* **Texto apresentado**:
# # # #

Enquanto a escola Paraíso do Tuiuti no Rio de Janeiro deixava Fátima Bernardes e Alex Escobar constrangidos ao vivo, quebrando o silêncio com cacos de falas desconexas enquanto alas de passistas mostravam Temer como “o vampiro neoliberatista”, “manifestoches” com patos amarelos da Fiesp e operários bradando carteiras de trabalho, em Curitiba o Carnaval era assombrado por uma Zombie Walk
em plena cidade-sede da Lava Jato. Ao mesmo tempo a esquerda pensa em “frentes suprapartidárias” para ganhar tempo na eminente prisão de Lula e simplesmente se exime em ocupar o campo semiótico da sociedade. E a grande mídia ganha a guerrilha semiótica por W.O.. Com raras exceções como mostrou a Paraíso do Tuiuti… mas não conte para a esquerda, sempre muito ocupada com o jogo parlamentar no qual cada um tenta salvar a própria biografia com narrativas de “luta” e “resistência”. Será que alcançamos o “grau zero da política” como anteviu o pensador Jean Baudrillard, a Matrix política que simula escândalos e golpes para colocar em movimento signos vazios? Teoria da Conspiração? E se descobrirmos que essa expressão foi criada pela CIA em 1967 para tentar desacreditar todas as narrativas não-oficiais?

# # # #

* **Conteúdo dos dados**:
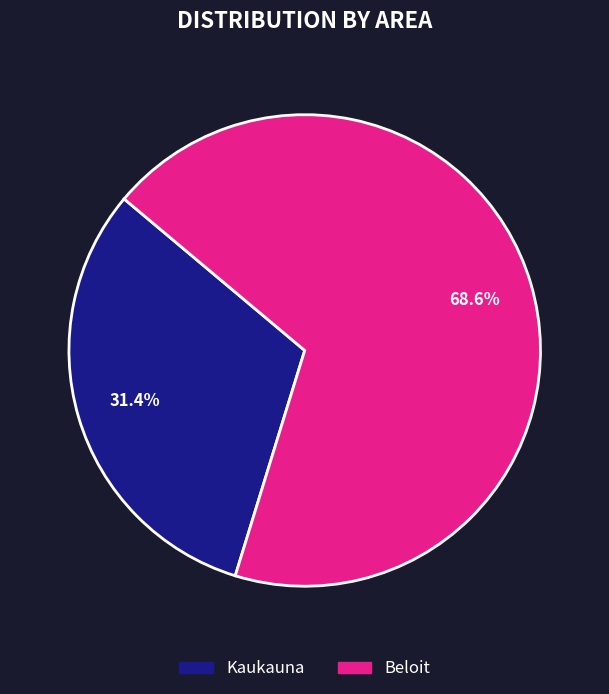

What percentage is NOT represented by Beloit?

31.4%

# # # #

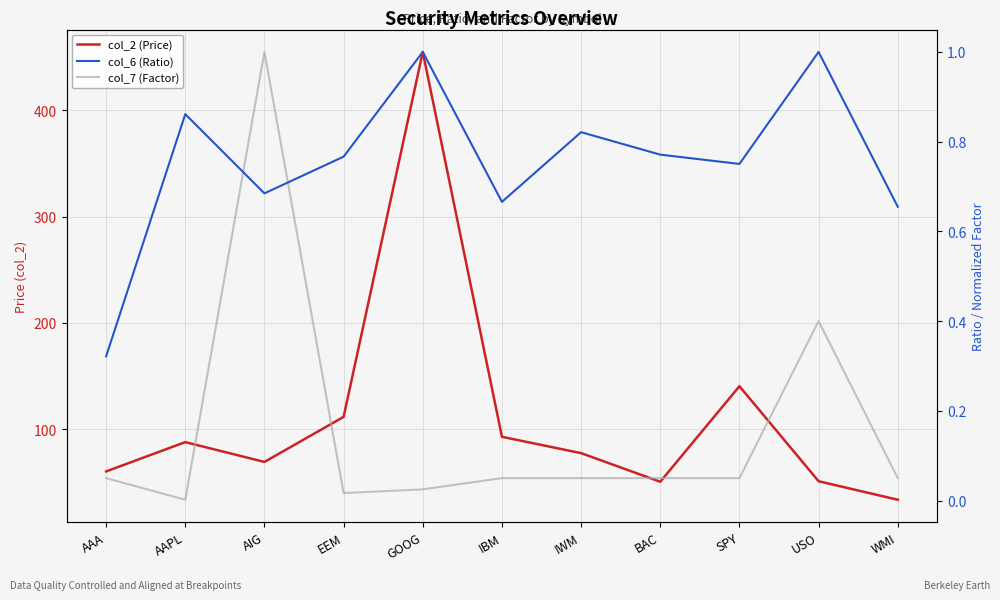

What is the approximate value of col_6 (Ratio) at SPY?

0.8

# # # #

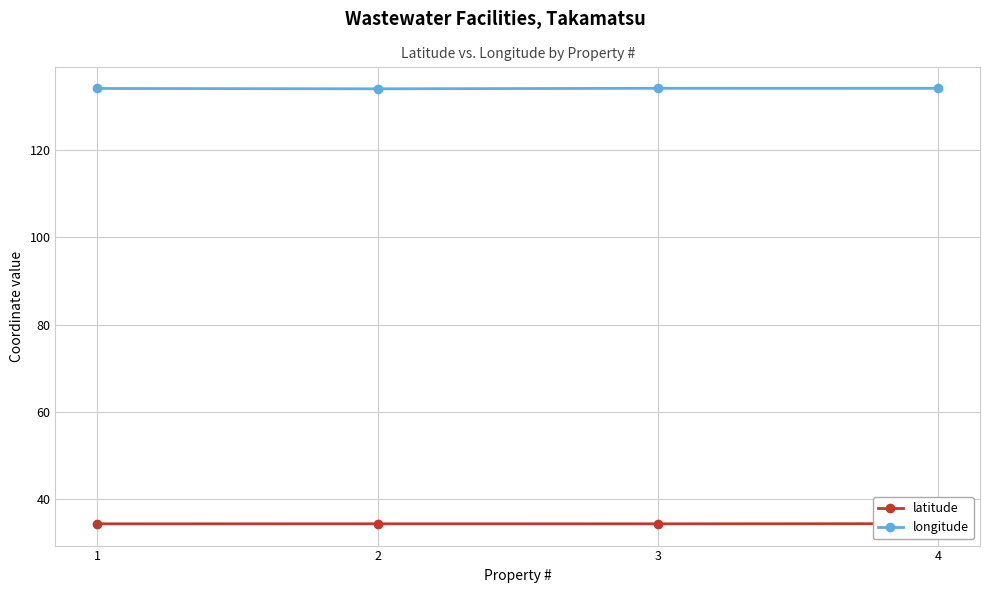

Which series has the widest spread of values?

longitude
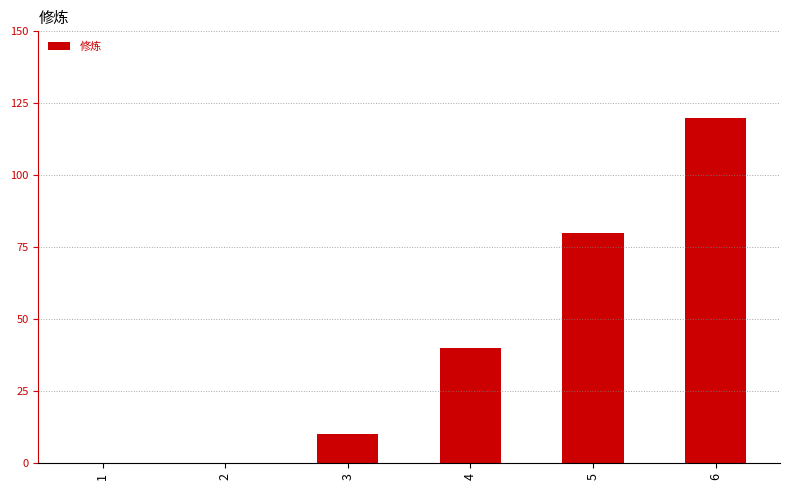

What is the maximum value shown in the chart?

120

# # # #

De acordo com o texto apresentado, em que cidade o Carnaval era assombrado por uma Zombie Walk?

Em Curitiba, a cidade-sede da Lava Jato.